Chile environmental regulator files charges against Teck at Quebrada Blanca

Employees at Teck's Quebrada Blanca copper mine. Credit: Teck Resources.

Teck Resources (TSX: TECK.A | TECK.B) (NYSE: TECK), Canada’s largest diversified miner, is facing eight charges filed by Chile’s environmental regulator SMA, which claims the miner failed to comply with measures to avoid impacts on vegetation and animals at its Quebrada Blanca copper mine.

The agency said audits carried out in 2019, 2020 and 2021 at the operation, located in Chile’s northern Tarapaca region, found the company did not follow measures outlined in its environmental permit to protect local species and control emissions.

Four of the preliminary charges are considered “serious”, and they include the allegedly deficient rescue and relocation of vizcachas, rodents native to South America belonging to the chinchillas family, which have given South African bullion producer Gold Fields (TSX, NYSE: GFI) more than one headache.

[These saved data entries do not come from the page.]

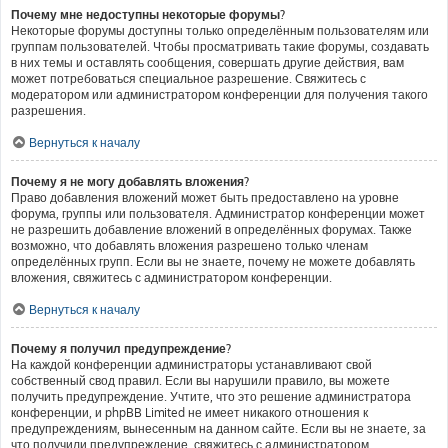
Почему мне недоступны некоторые форумы?
Некоторые форумы доступны только определённым пользователям или
группам пользователей. Чтобы просматривать такие форумы, создавать
в них темы и оставлять сообщения, совершать другие действия, вам
может потребоваться специальное разрешение. Свяжитесь с
модератором или администратором конференции для получения такого
разрешения.
Вернуться к началу
Почему я не могу добавлять вложения?
Право добавления вложений может быть предоставлено на уровне
форума, группы или пользователя. Администратор конференции может
не разрешить добавление вложений в определённых форумах. Также
возможно, что добавлять вложения разрешено только членам
определённых групп. Если вы не знаете, почему не можете добавлять
вложения, свяжитесь с администратором конференции.
Вернуться к началу
Почему я получил предупреждение?
На каждой конференции администраторы устанавливают свой
собственный свод правил. Если вы нарушили правило, вы можете
получить предупреждение. Учтите, что это решение администратора
конференции, и phpBB Limited не имеет никакого отношения к
предупреждениям, вынесенным на данном сайте. Если вы не знаете, за
что получили предупреждение, свяжитесь с администратором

The permit for the Quebrada Blanca mine includes 13 resolutions that regulate different areas of open-pit copper extraction, as well as truck hauling to the port of Iquique, SMA said in a statement. 

The directives also apply to ongoing underground expansion at the mine, Quebrada Blanca Phase 2 or QB2, considered by Teck to be its most important growth project.

The QB2 project is one of the world’s largest undeveloped copper resources. Image courtesy of Teck Resources.

The new mine section is slated to begin operations in the second half of the year, which would double the company’s copper production by 2023

QB2 will extend the aging deposit’s life by 28 years and boost production to 300,000 tonnes of copper per year from 23,400 tonnes in 2017. 

This is not the first time Chile’s environmental regulator files charges against the Quebrada Blanca project. In 2019, similar allegations led the SMA to impose a $1.2-million fine on Teck for violations related to the handling of mining waste and internal environmental controls.

The watchdog said Teck now has ten business days to present a compliance program, or 15 to challenge the case.

The charges come only weeks after the Vancouver-based miner announced a partnership with the Ollagüe Quechua community to develop a biodiversity conservation area for the Alconcha Salt Flat, a high-value wetland ecosystem near its Quebrada Blanca operations.

As part of the initiative, Teck transferred mining and water rights to the area, located about 30km east of the mine, back to the Chilean government, which improves water security for the surrounding communities.